Roundup: ACLU Sues Over Breast Cancer Gene Patents
The American Civil Liberties Union filed suit Tuesday against the U.S. Patent and Trademark Office, Myriad Genetics, and the University of Utah, arguing that patents for the BRCA1 and BRCA2 genes are invalid. Mutations in the two genes are responsible for a large number of hereditary forms of breast and ovarian cancer. Myriad holds a monopoly on the tests for the mutations with its exclusive license for the patents. The suit carries implications not just for the cost of the test, which can run as high as $3,000, but other biotechnology business models that rely on patents for snippets of genetic code.
Science Progress advisory board member Art Caplan offers a sobering perspective about the gravity of this suit for patent lawyers in his Breaking Bioethics column, even though he thinks a Myriad victory is all but certain. Twenty percent of all human genes are patented, he notes, and most of the worldwide drug industry rests on the legal foundation established by the Myriad patents.
Caplan also explains that patents are a privilege and not a right. Nevertheless, the University of Utah and Myriad invested large sums of money into the research and development of the processes by which the BRCA genes are isolated and purified. The monopoly that the patent provides is intended as a reward for that investment and innovation.
Unfortunately, physicians and researchers cannot reduce the costs of the tests or improve on them by investigating other mutations on the genes. According to the lawsuit, Myriad’s exclusive rights also have “resulted in a disparity in the amount of information known about genetic mutations in BRCA1 and BRCA2 in ethnic groups other than Caucasians.”
The lawsuit also notes that information available from the tests is “critical” in helping patients “decide on a plan of treatment or prevention, including increased surveillance or preventive mastectomies or ovary removal.” Moreover, it notes that, “Patients cannot get second opinions on their test results; and patients whose tests come back with inconclusive results do not have the option to seek additional testing elsewhere.” Filmmaker Joanna Rudnick described the difficulty of these health decisions and the impact they have on entire families in an interview with SP last year.

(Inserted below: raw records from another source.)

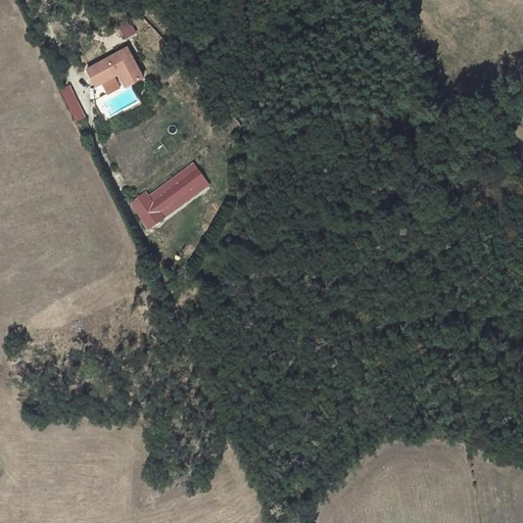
[(122,29),(126,37),(135,33),(131,25),(122,29)]
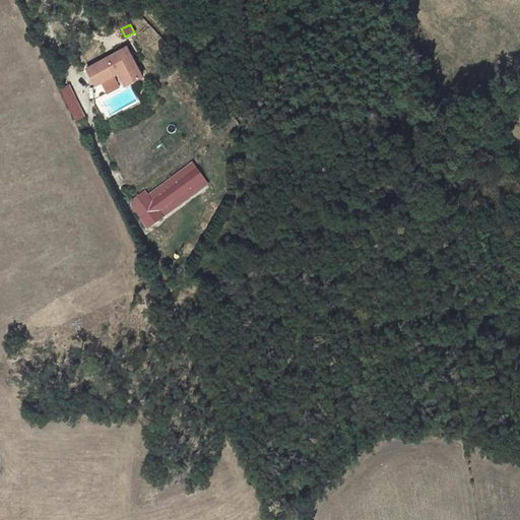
[(126,48),(84,67),(92,84),(100,81),(111,76),(117,73),(123,86),(140,79),(126,48)]
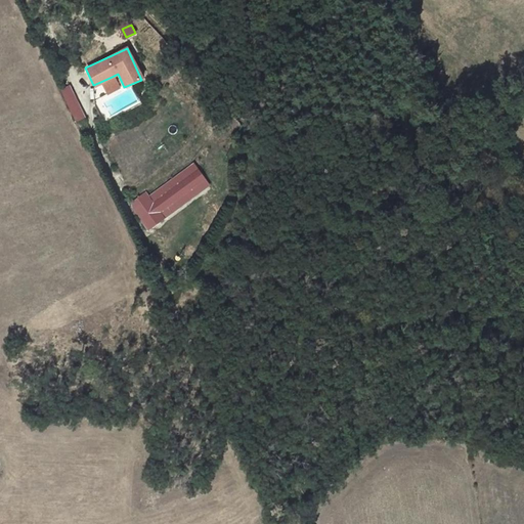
[(112,77),(100,82),(105,92),(117,87),(112,77)]
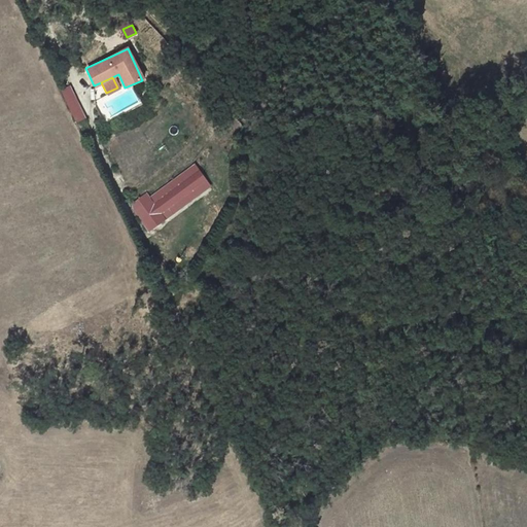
[(72,88),(63,92),(77,121),(85,118),(72,88)]
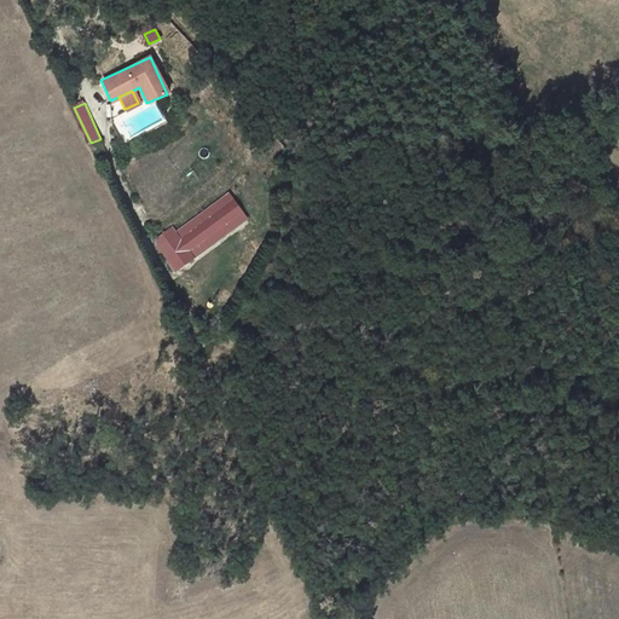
[(158,246),(177,270),(247,218),(230,194),(177,232),(173,227),(157,238),(158,246)]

The New York Times notes that the next generation of genetic tests will assess the presence of variations on multiple genes. A scientist working on a multi-gene test would presumably need to pay licensing fees to all of the potential patent holders. In this sense, it is conceivable that gene patents stifle research, innovation, and competition. However, the NYT also links to a 2006 National Research Council report that found “access to patented inventions or information inputs into biomedical research rarely imposes a significant burden for biomedical researchers.”
The Chronicle of Higher Education points out that one of the plaintiffs joining the ACLU, the Public Patent Foundation of the Benjamin N. Cardozo Law School, also brought a patent challenge in 2006 against the Wisconsin Alumni Research Foundation. WARF holds the patents on the human embryonic stem cell derivation process that James Thomson of the University of Wisconsin-Madison developed, as well as the cells obtained by that process.
Even though the U.S. Patent Office upheld the patents in question in the 2006 suit, WARF modified its licensing procedures so that academic researchers could license the processes without paying a fee, but when a company begins selling a technology based on the patented processes, they then owe royalties to the foundation. As I argued in our stem policy report, “A Life Sciences Crucible,” the WARF arrangement strikes a good balance between spurring academic research and protecting private-sector investments.